The Border is a Gigantic Pressure Cooker That Intensifies Suffering

People waiting at the border randy mayer.jpg

This report from the US-Mexico Border on the current immigration struggle was written by Rev. Randy J. Mayer for the American Waldensian Society.

The US/Mexico Borderlands are sweltering in record heat this summer, with temperatures already spiking to 115 Fahrenheit (46 Celsius). As a result, migrant suffering and migrant deaths have also spiked. It is literally impossible for most migrants to carry the 6 to 10 gallons of water, weighing between 48 and 80 pounds, that they will need to survive a three-to-seven-day journey in the scorching heat across the Sonoran Desert.

But the situation is much more serious than just the extremely high temperatures and the difficulty of carrying enough water for three to seven days in the desert. For more than 25 years, many in the political class in the United States have nurtured and cheered on hateful anti-immigrant policies even as they have wasted billions of dollars on walls and a false understanding of security. The only tangible result of all that rhetoric and spending has been a militarized borderland that forces migrants to cross in ever more dangerous and desolate areas which, in turn, causes more suffering and death. Moreover, this anti-migrant policy has resulted in cartels and gangs becoming increasingly stronger and more sophisticated as they fine-tune their coldblooded techniques to smuggle people and drugs across the border.

Practically speaking, the US - Mexico Border has become a gigantic “pressure cooker,” that exponentially intensifies the heat, danger, fear, and terror that must be faced by today’s “tired, poor, huddled masses yearning to be free.”

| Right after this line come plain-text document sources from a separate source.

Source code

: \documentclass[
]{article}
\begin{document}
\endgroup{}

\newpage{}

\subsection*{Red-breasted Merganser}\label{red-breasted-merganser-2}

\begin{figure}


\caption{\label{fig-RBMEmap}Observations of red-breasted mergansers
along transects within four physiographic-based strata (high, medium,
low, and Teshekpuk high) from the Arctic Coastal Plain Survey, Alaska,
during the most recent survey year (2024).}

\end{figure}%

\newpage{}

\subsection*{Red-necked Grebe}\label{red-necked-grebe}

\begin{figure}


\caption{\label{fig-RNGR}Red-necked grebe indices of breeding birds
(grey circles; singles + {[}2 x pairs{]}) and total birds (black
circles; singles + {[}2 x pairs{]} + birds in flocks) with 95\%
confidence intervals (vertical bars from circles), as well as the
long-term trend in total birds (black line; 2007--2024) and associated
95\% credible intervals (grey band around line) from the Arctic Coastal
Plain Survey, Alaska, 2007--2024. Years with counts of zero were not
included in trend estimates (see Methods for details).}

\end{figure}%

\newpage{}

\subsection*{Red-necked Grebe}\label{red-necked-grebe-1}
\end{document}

The Trump administration had four years to put in place a plethora of barbaric polices. Cutting more than $500 million dollars of direct aid to the Northern Triangle countries of Central America, namely Honduras, El Salvador, and Guatemala caused even more challenges. Creating “Migrant Protection Protocols” forced vulnerable immigrants fleeing from violence to wait for their asylum hearings in dangerous Mexican border towns. And when the Covid 19 Pandemic hit, the Trump Administration found an obscure U.S. public health law, called “Title 42,” that allowed the government to expel or deny entrance to anyone during a public health crisis. For the past year and a half, the US border has effectively been shut down as the pressure cooker has intensified.

Initially, there was a lot of hope that the Biden Administration would rapidly change things for the better, but the new administration has been painfully slow in terminating the nastiest policies of the Trump Administration. Sadly, migrant families don’t have the luxury to wait for a new administration to get settled and for policies to change. Many have had to run for their lives, crossing the border anyway they can, even if it is in 115-degree heat.

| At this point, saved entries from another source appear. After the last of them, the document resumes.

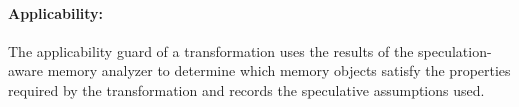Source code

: %



%
%
%


%
\paragraph{Applicability:}
%
The applicability guard of a transformation uses the results of the
speculation-aware memory analyzer to determine which memory objects
satisfy the properties required by the transformation and records the
speculative assumptions used.
%

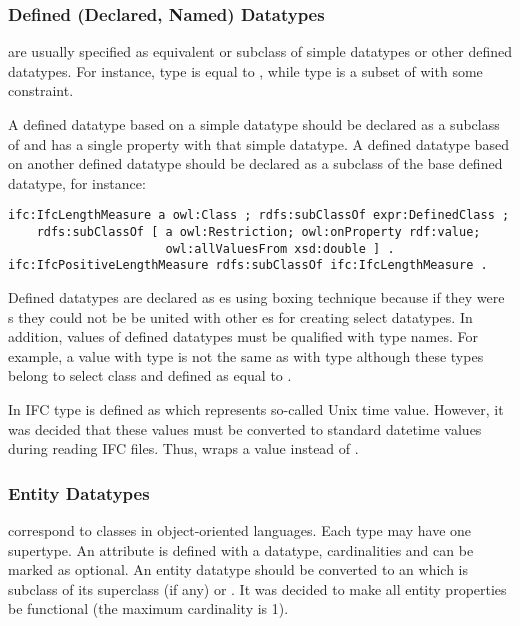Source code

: \subsubsection{Defined (Declared, Named) Datatypes} are usually specified as equivalent or subclass of simple data\-types or other defined data\-types. For instance, type  is equal to , while type  is a subset of  with some constraint.

A defined data\-type based on a simple data\-type should be declared as a subclass of  and has a single property  with that simple data\-type. A defined data\-type based on another defined data\-type should be declared as a subclass of the base defined data\-type, for instance:

\begin{lstlisting}
ifc:IfcLengthMeasure a owl:Class ; rdfs:subClassOf expr:DefinedClass ;
    rdfs:subClassOf [ a owl:Restriction; owl:onProperty rdf:value;
                      owl:allValuesFrom xsd:double ] .
ifc:IfcPositiveLengthMeasure rdfs:subClassOf ifc:IfcLengthMeasure .
\end{lstlisting}


Defined data\-types are declared as es using boxing technique because if they were s they could not be be united with other es for creating select data\-types. In addition, values of defined data\-types must be qualified with type names. For example, a  value with type  is not the same as with type  although these types belong to select class  and defined as equal to .

In IFC type  is defined as  which represents so-called Unix time value. However, it was decided that these values must be converted to standard datetime values during reading IFC files. Thus,  wraps a  value instead of .



\subsubsection{Entity Datatypes} correspond to classes in object-oriented languages. Each type may have one super\-type. An attribute is defined with a data\-type, cardinalities and can be marked as optional. An entity data\-type should be converted to an  which is subclass of its superclass (if any) or . It was decided to make all entity properties be functional (the maximum cardinality is 1).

Every day, humanitarian groups like the Green Valley/Sahuarita Samaritans, which is sponsored by the Good Shepherd United Church of Christ, witness the human carnage of this “pressure cooker” along the border. Water stations set up along the trails migrants usually follow are having record usage. In the last several months, humanitarian groups working in the desert, including groups from our congregation, have found more migrants in need of emergency help than they did during the entire previous five years. Last week, a group from my congregation stopped to give water to 20 children from Mexico and Guatemala who had been detained by the US Border Patrol along the wall near Sasabe, Arizona. Parents have learned that if they send their children across the border alone, they will be detained for a short time and then released to “tios y tias” (or aunts and uncles) in the United States. And these parents know full well that, if they want to be with their children again, they first will have to survive the “Devil’s Highway”, walking through the desert across the border.

Eventually something will have to give, something will have to happen to release the pressure, the suffering, and the agony along the border. For the sake of the migrants, we hope and pray it will come soon.

The author of this report, Randy Mayer, pictured below, is the lead pastor of the Good Shepherd United Church of Christ in Sahuarita, Arizona. He and his congregation have been involved in humanitarian work along the US/Mexico border for more than 20 years. Randy is a member of the board of directors of the American Waldensian Society.